===== DATA LISTING =====

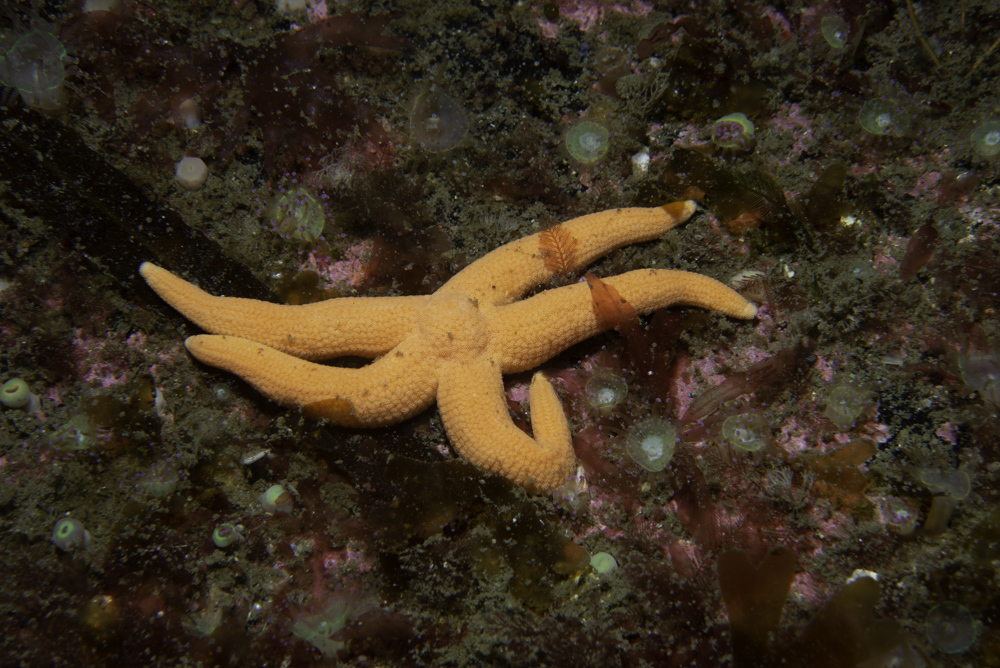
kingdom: Animalia
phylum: Echinodermata
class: Asteroidea
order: Forcipulatida
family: Stichasteridae
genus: Stichastrella
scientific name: Stichastrella rosea
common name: Rosy starfish
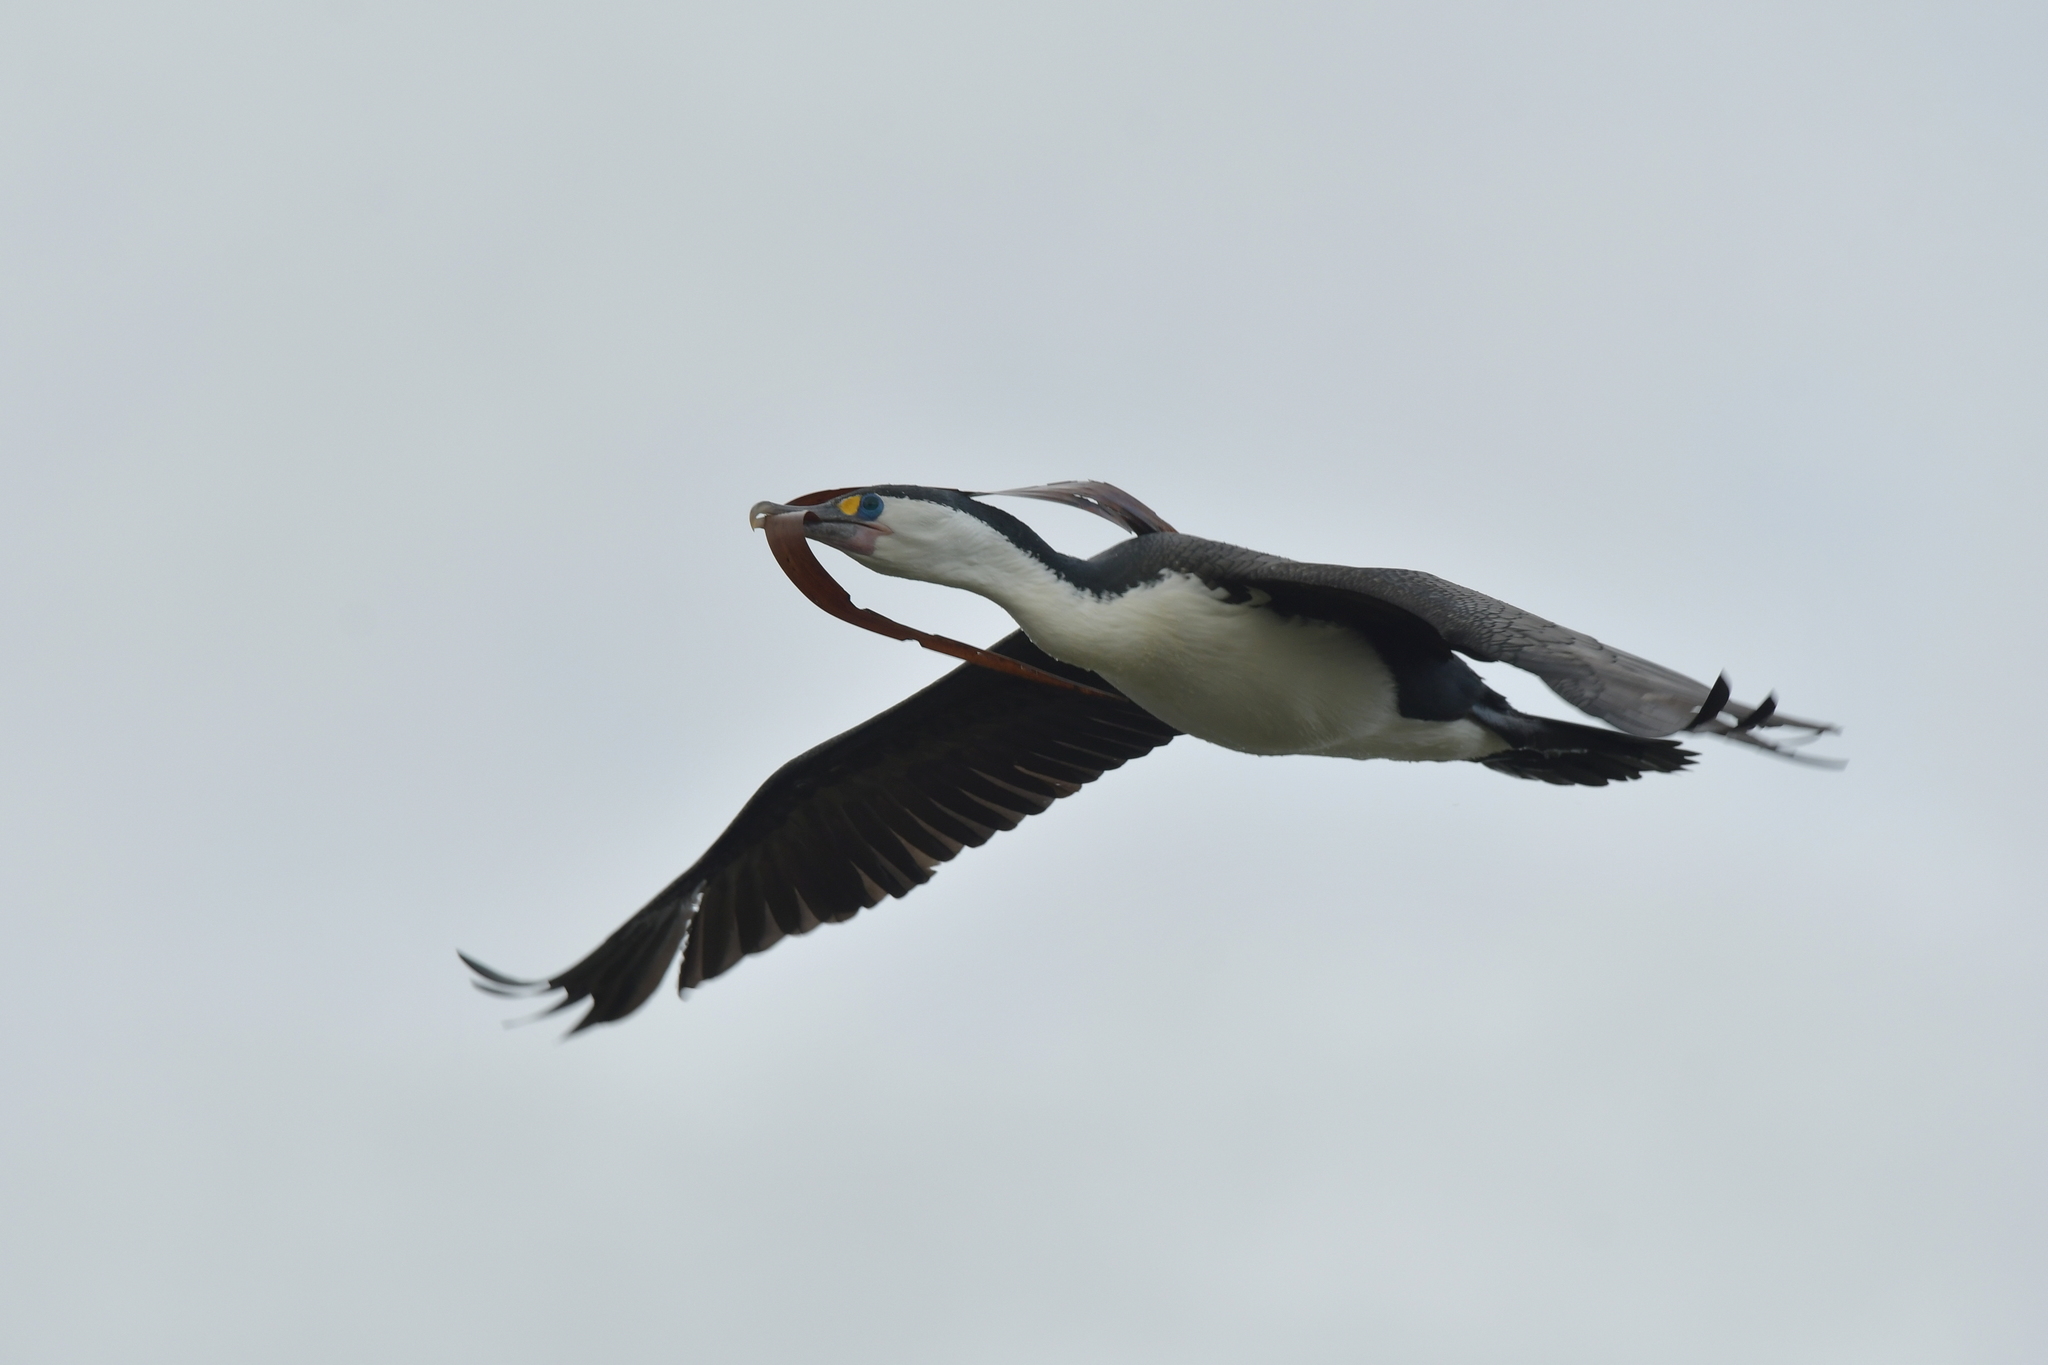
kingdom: Animalia
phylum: Chordata
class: Aves
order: Suliformes
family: Phalacrocoracidae
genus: Phalacrocorax
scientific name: Phalacrocorax varius
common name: Pied cormorant
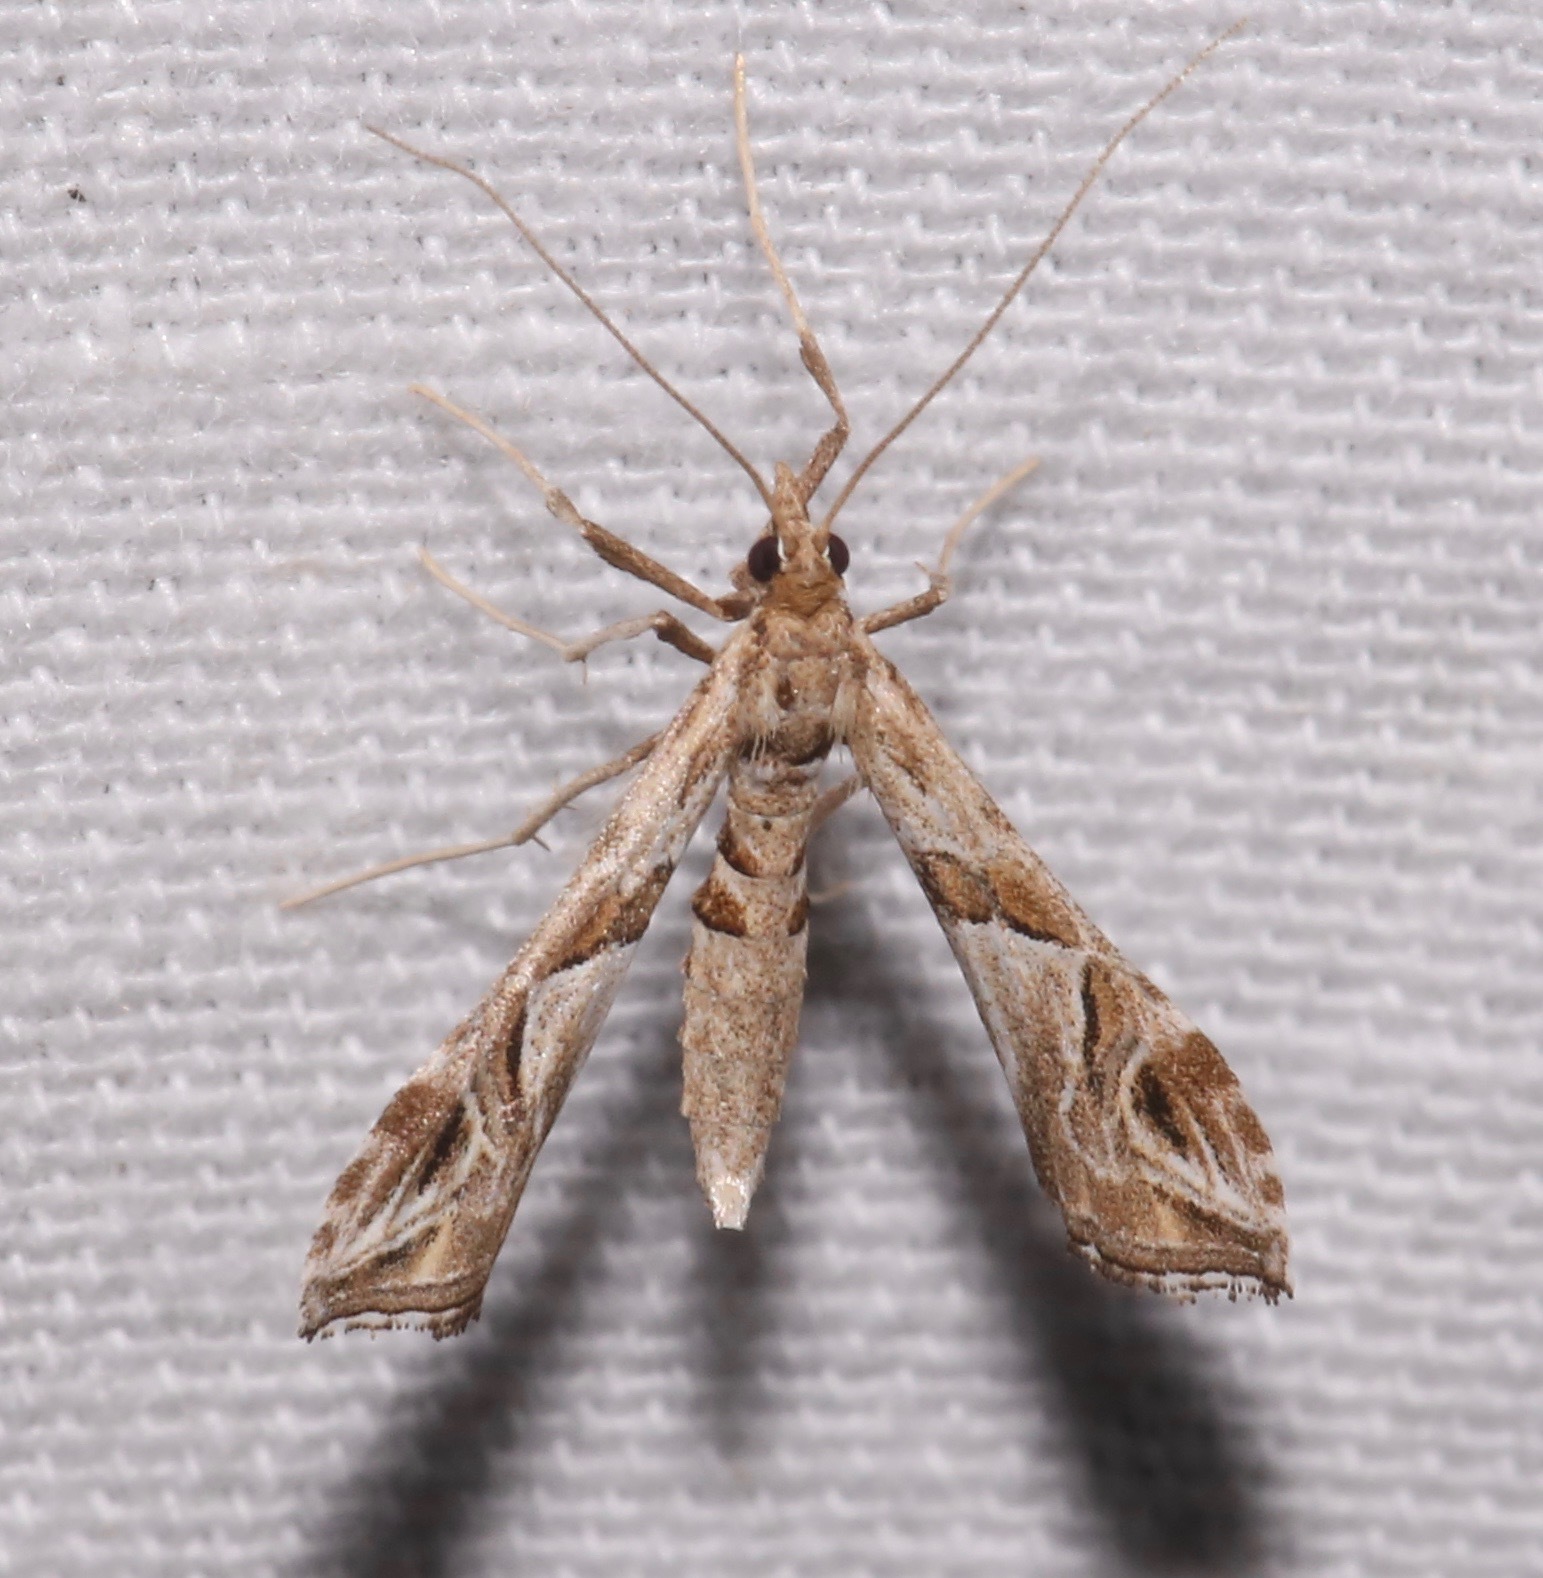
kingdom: Animalia
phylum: Arthropoda
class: Insecta
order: Lepidoptera
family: Crambidae
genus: Lineodes
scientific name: Lineodes interrupta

=====

■ EXERCISE BRIEF ■
Copy every line of the records above word for word, omitting the pictures.

■ ANSWER TO THIS PROBLEM ■
kingdom: Animalia
phylum: Echinodermata
class: Asteroidea
order: Forcipulatida
family: Stichasteridae
genus: Stichastrella
scientific name: Stichastrella rosea
common name: Rosy starfish
kingdom: Animalia
phylum: Chordata
class: Aves
order: Suliformes
family: Phalacrocoracidae
genus: Phalacrocorax
scientific name: Phalacrocorax varius
common name: Pied cormorant
kingdom: Animalia
phylum: Arthropoda
class: Insecta
order: Lepidoptera
family: Crambidae
genus: Lineodes
scientific name: Lineodes interrupta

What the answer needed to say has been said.